House conservatives signaled Wednesday that they may be willing to accept a short-term funding bill that would put on hold for a few weeks their fight with President Obama and Democrats over a government funding bill and debt ceiling increase.

The fiscal battle has already forced a government shutdown that on Wednesday entered its ninth day, and the Oct. 17 deadline Congress faces to either approve an increase in the debt ceiling or allow the U.S. to default on its financial obligations is fast approaching.

Republicans do not intend to give any ground on policy. They still refuse to support a debt ceiling increase unless they get concessions from Democrats on spending and entitlement reform. But there appears to be a willingness to consider two short-term bills that would allow the government to reopen and the debt ceiling to rise for six to eight weeks as long as Obama agrees to use that time to negotiate a long-term deal.

“I think if the president were to abandon this brinksmanship and sit down and begin negotiating, I think Republicans would be more open to the timing of these issues,” Rep. Kevin Brady, R-Texas, said.

Lawmakers spoke of the potential shift after a weekly meeting of the Republican Study Committee, a caucus of some of the House's most conservative members, in which they discussed options for raising the debt ceiling. The lawmakers didn't endorse any particular plan, but during the meeting, House Budget Committee Chairman Paul Ryan, R-Wis., discussed a blueprint he devised to end the stalemate — a plan GOP leaders hope will serve as the basis of any negotiation with Obama.

Rep. Matt Salmon, R-Ariz., an ardent conservative and proponent of using the government funding bill to defund Obamacare, said he was pleased with the entitlement and tax reform proposals Ryan laid out in a Wall Street Journal op-ed. In that article, Ryan talked about spending and entitlement reforms, but didn't once mention Obamacare — the main target of conservatives fighting the government funding bill. Conservatives said Wednesday that delaying or derailing Obamacare remains their top priority, but Salmon appeared open to passing short-term bills to avert a fiscal crisis — as long as Obama agrees to negotiate.

“As long is it gives a date certain that the president has to negotiate in good faith and come to terms with the Congress, I think it puts all the onus back on the president to actually put up or shut up,” Salmon said. “From my perspective, I think it’s very, very provocative and something I’d be really interested in considering.”
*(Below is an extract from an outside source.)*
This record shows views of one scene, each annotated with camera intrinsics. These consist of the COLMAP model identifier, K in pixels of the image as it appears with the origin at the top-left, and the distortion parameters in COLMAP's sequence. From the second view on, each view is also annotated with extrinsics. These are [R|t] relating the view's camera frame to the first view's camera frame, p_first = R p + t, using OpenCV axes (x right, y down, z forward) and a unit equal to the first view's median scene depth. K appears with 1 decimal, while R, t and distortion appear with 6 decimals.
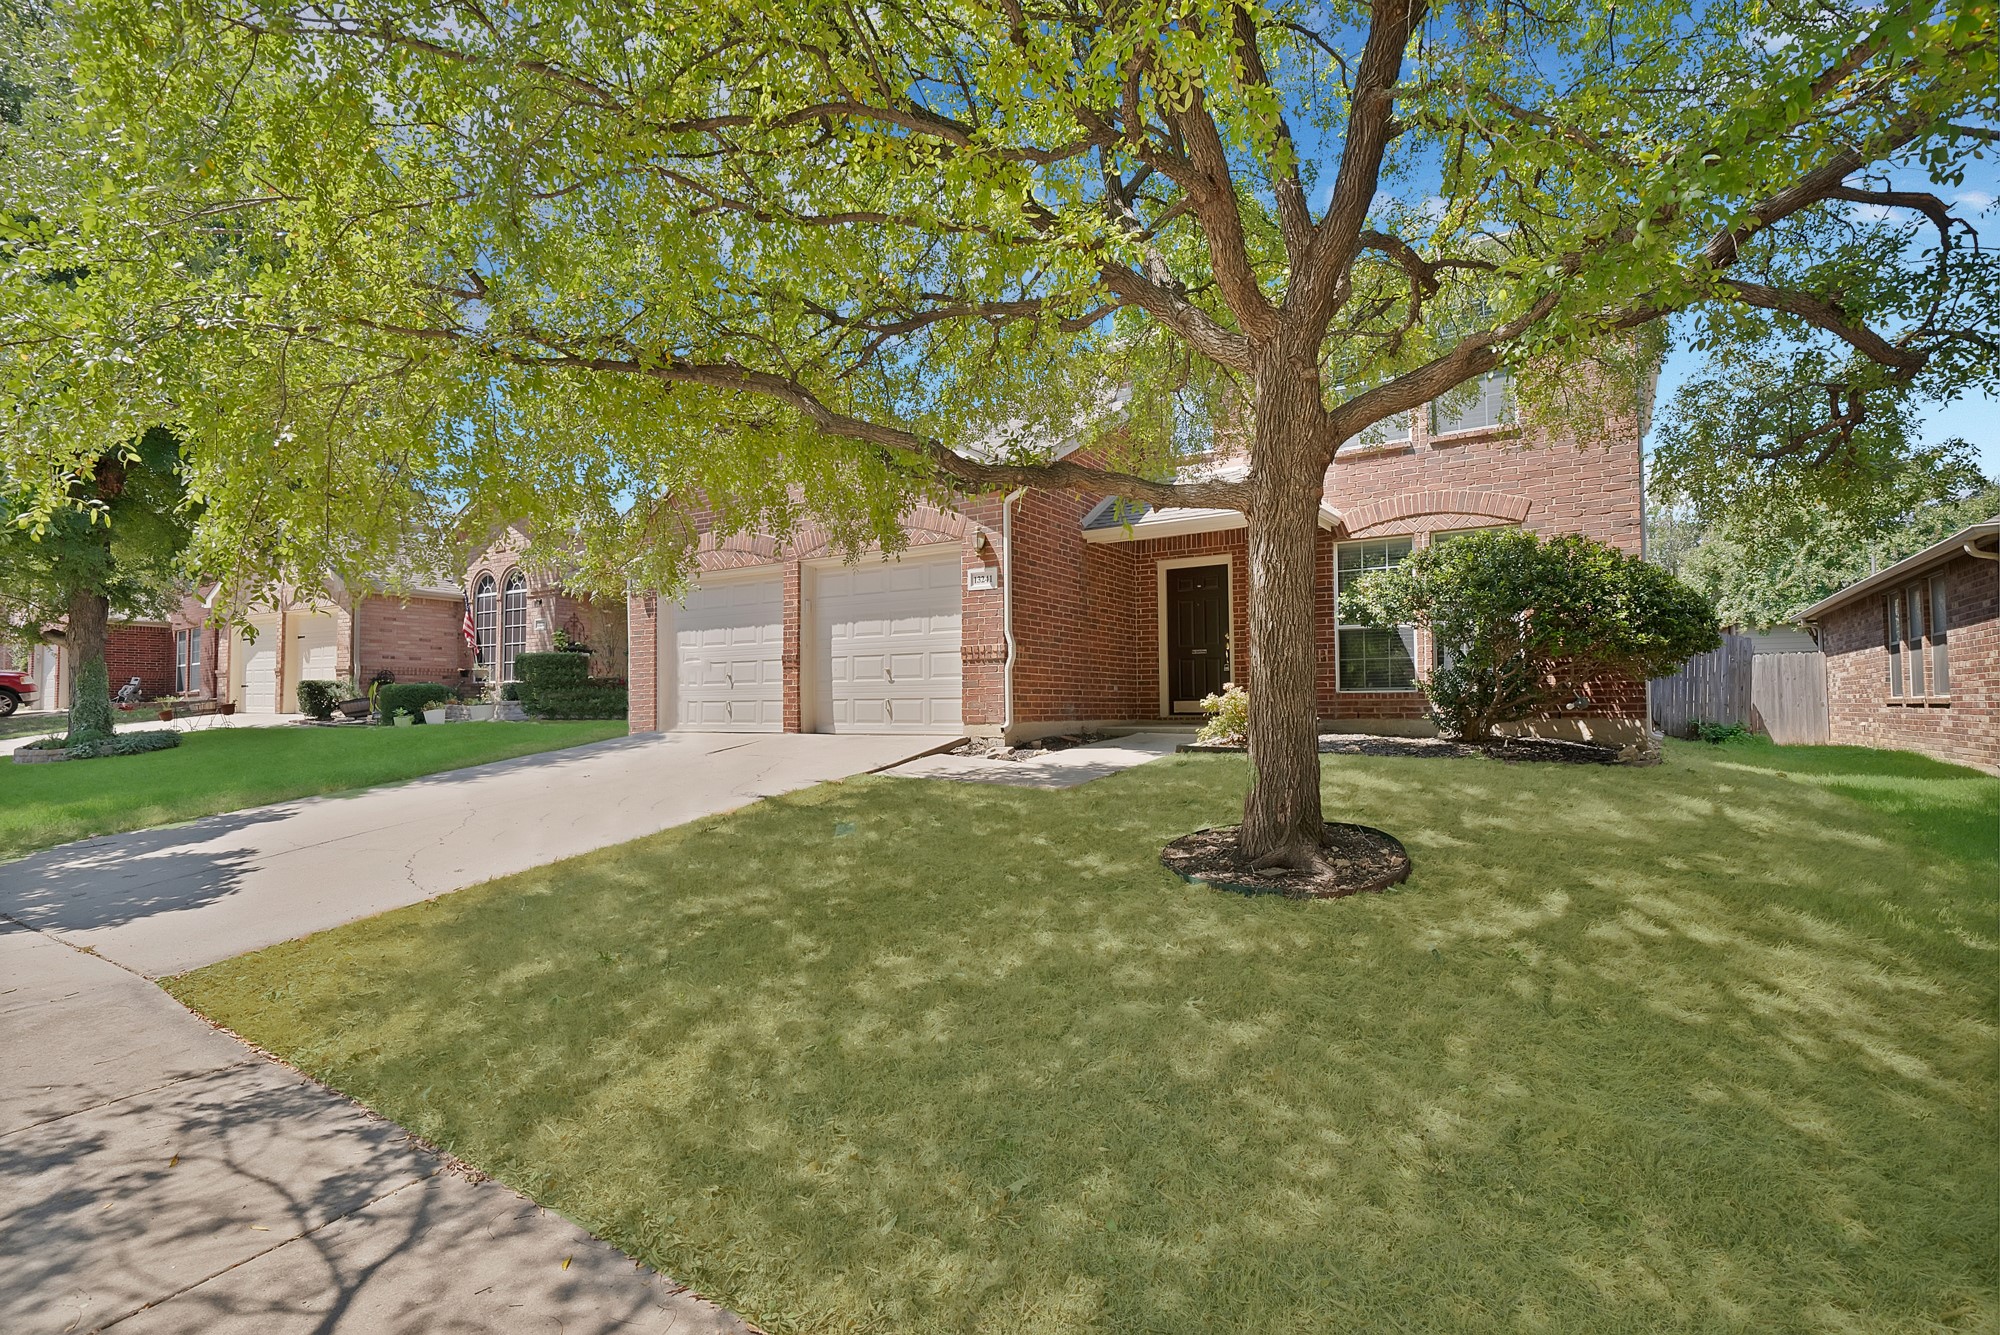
lens RADIAL K [[920.5, 0, 1000.0], [0, 920.5, 667.5], [0, 0, 1]] dist [0.002187, 0.000566]
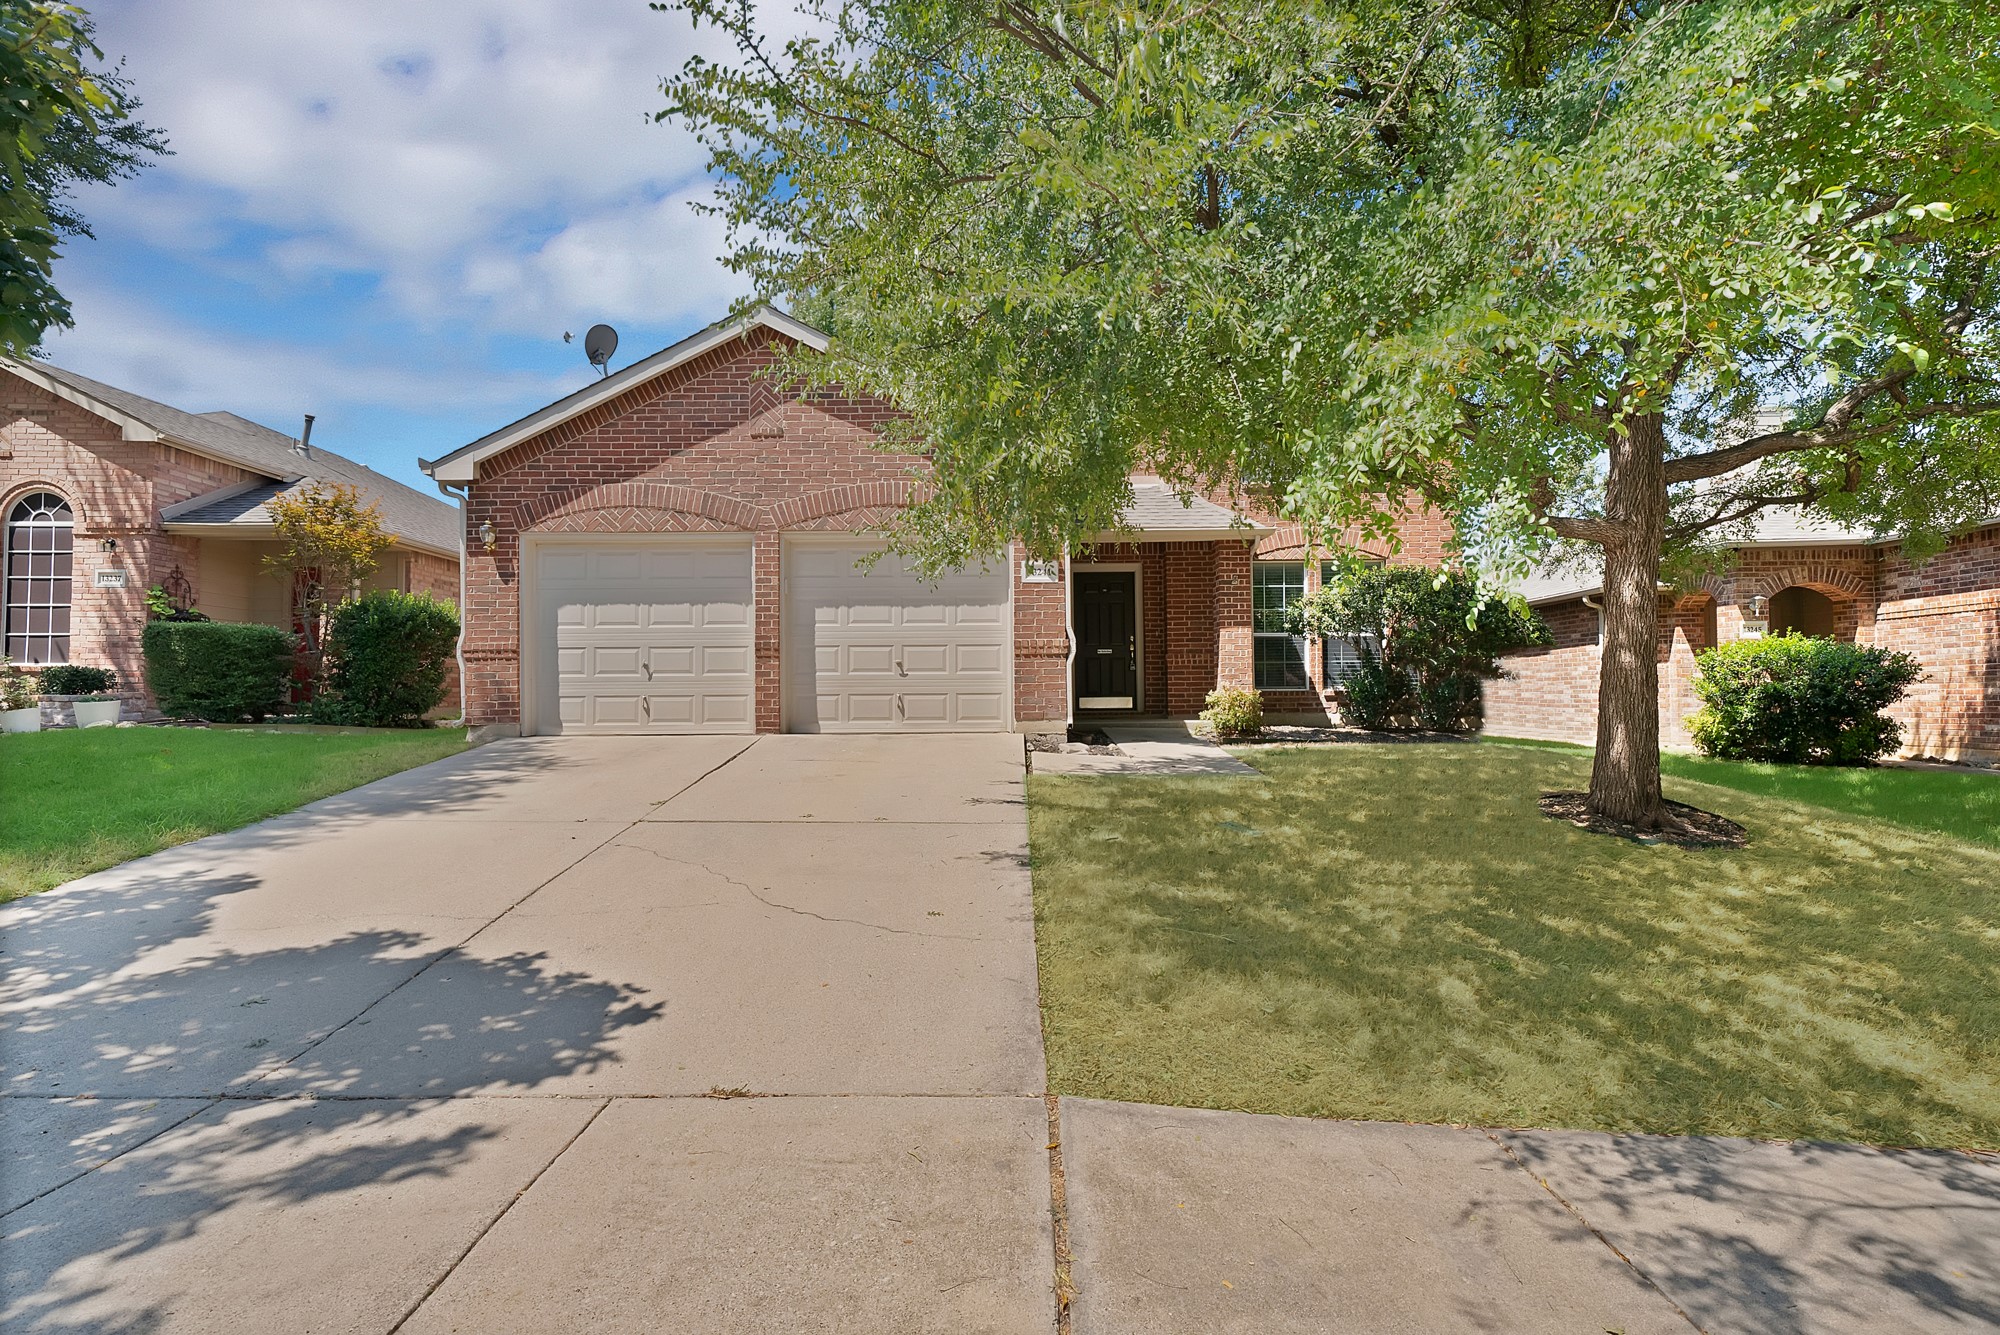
lens RADIAL K [[927.8, 0, 1000.0], [0, 927.8, 667.5], [0, 0, 1]] dist [0.000706, 0.009636]
pose [[0.850254, 0.020114, 0.525989, -0.576510], [-0.022136, 0.999752, -0.002447, 0.008800], [-0.525908, -0.009563, 0.850488, 0.187005]]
Obama has so far refused to negotiate terms to end the government shutdown or raise the debt ceiling. But the president indicated in a news conference Tuesday that he might be willing to negotiate a final deal if Congress approves short-term bills that reopen the government and raise the borrowing limit, averting an immediate crisis.

It's not clear whether Republicans will ultimately pass the short-term bills. House conservatives have previously suggested they would consider a variety of options to address the shutdown and debt ceiling, only to balk at the last minute.

Some outside conservative groups that have been at the forefront of the push to defund Obamacare are urging House Republicans to approve a short-term debt ceiling bill, but only in exchange for policy concessions from Obama. However, the groups still insist that the GOP continue trying defund Obamacare in the spending bill needed to reopen the government.

The government funding bill and debt ceiling are likely to be melded together in any final deal Republicans would approve. The question is whether House GOP leaders will be able to count on the support of conservatives.

Rep. Steve Scalise, R-La., chairman of the Republican Study Committee, said conservatives were considering several debt ceiling options, but declined to provide specifics. Scalise also sidestepped questions about what his group wanted in the government funding bill. However, Scalise signaled that conservatives were looking for a short-term debt ceiling bill they could support if Obama continues to refuse to negotiate.

“We’ve been putting a lot of ideas on the table, both to fund government, but also to increase the debt ceiling with reforms that ultimately get you to a balanced budget so that you don’t keep hitting up against the debt ceiling,” Scalise said. “There are a number of things being worked on, both for long-term debt ceiling increases with subsequent reforms as well as short-term if the president doesn’t want to come to the table and negotiate.”